Like Sagan, he too is a Tour virgin but, as his super smooth pedalling style reveals, he’s one of Denmark’s many, and probably most decorated, track stars. I’m hoping Saxo’s kit provider is finally going to spring for some spotted shorts and socks to go with the shirt, helmet and matching handlebar tape. At this stage, a spotted bike would be totally over the top – although team chef Hannah Grant has obviously been busy:
Morkov is also clearly a fan of the film Mary Poppins because in the post-race interview below (audio only) he described Sagan’s victory today as “supercalifragilisticexpialidocious”.
With about 20km of the stage remaining, it looked as if Samuel Sanchez (Euskaltel-Euskadi), escorted by a handful of his teammates, had punctured but it was instead a problem with his derailleur. His team car couldn’t get up to him so he resorted to the Mavic neutral service vehicle which was visibly ‘tangoed’ by the excitable orange-clad posse all shouting instructions in Spanish and Basque to the French-speaking mechanic.

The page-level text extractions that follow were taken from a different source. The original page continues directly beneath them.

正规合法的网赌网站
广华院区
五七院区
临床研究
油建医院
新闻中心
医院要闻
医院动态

Fortunately, he rapidly resolved the problem and Samu and his boys shot off in pursuit of the leading group.
The various crashes in the final hour produced the first three abandons of the race: Kanstantsin Siutsou (Sky) fractured his left tibia and Jose Joaquin Rojas (Movistar) broke a collarbone, while Maarten Tjallingii withdrew after making it to the finish with a fractured hip.
Event director Jean-Francois Pescheux warned that today’s stage contained potential perils and that the Tour could be lost here. After a few seemingly innocuous spills and punctures in the first 100km of the race, it all blew apart in the final 30km. Those with the wit or luck to be up the front of the peloton took advantage of the crashes, punctures and narrow roads to decimate the bunch. So who were today’s losers?
Despite crashes, punctures and mechanicals, none of the GC contenders lost any time on today’s stage. Three riders – Philippe Gilbert (BMC), Simon Gerrans (Orica-GreenEdge) and Thomas Voeckler (Europcar) – all of whom might have hoped to be in contention for today’s stage win, were distanced by the crashes and didn’t figure. Voeckler finished nearly 7½ minutes down complaining about the injured knee which nearly kept him out of the Tour.
More significantly, Sky have lost a valuable workhorse in Siutsou which puts team leader Bradley Wiggins at a disadvantage. Similarly Robert Gesink’s chances are diminished by the loss of Tjallingii. Garmin-Sharp’s Ryder Hesjedal may be in a similar situation if Tom Danielson’s shoulder injury prevents him from taking the start line tomorrow.
Conversely, who were today’s winners? One word: Sagan, who cemented both his growing reputation and his grip on the green jersey, extending his lead over Sky’s Mark Cavendish to 43 points.